§ **What to produce**: The required answer is the count of lines in the records that contain "Theorie", with no other text.

§ **Provided records**:
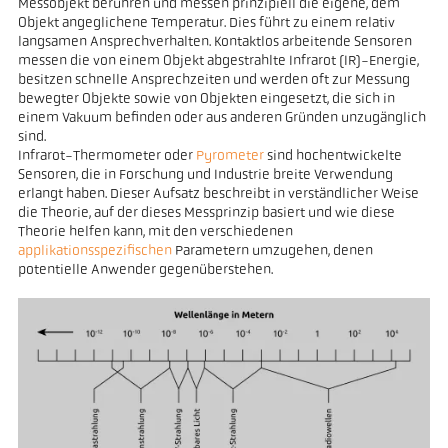
Messobjekt berühren und messen prinzipiell die eigene, dem
Objekt angeglichene Temperatur. Dies führt zu einem relativ
langsamen Ansprechverhalten. Kontaktlos arbeitende Sensoren
messen die von einem Objekt abgestrahlte Infrarot (IR)-Energie,
besitzen schnelle Ansprechzeiten und werden oft zur Messung
bewegter Objekte sowie von Objekten eingesetzt, die sich in
einem Vakuum befinden oder aus anderen Gründen unzugänglich
sind.
Infrarot-Thermometer oder
Pyrometer
sind hochentwickelte
Sensoren, die in Forschung und Industrie breite Verwendung
erlangt haben. Dieser Aufsatz beschreibt in verständlicher Weise
die Theorie, auf der dieses Messprinzip basiert und wie diese
Theorie helfen kann, mit den verschiedenen
applikationsspezifischen
Parametern umzugehen, denen
potentielle Anwender gegenüberstehen.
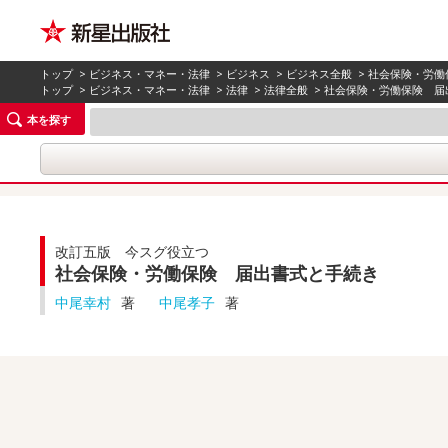
トップ
>
ビジネス・マネー・法律
>
ビジネス
>
ビジネス全般
> 社会保険・労
トップ
>
ビジネス・マネー・法律
>
法律
>
法律全般
> 社会保険・労働保険 届
本を探す
改訂五版 今スグ役立つ
社会保険・労働保険 届出書式と手続き
中尾幸村
著
中尾孝子
著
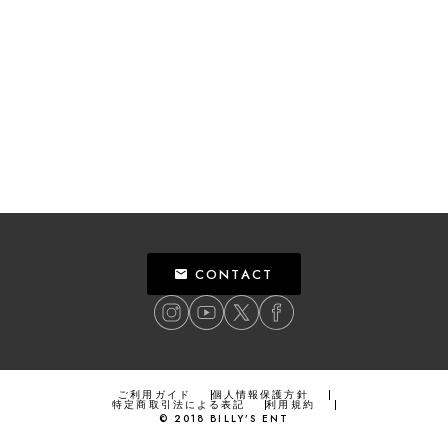
CONTACT
ご利用ガイド
個人情報保護方針
特定商取引法による表記
利用規約
©
2018
BILLY’S ENT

§ **Task solution**: 2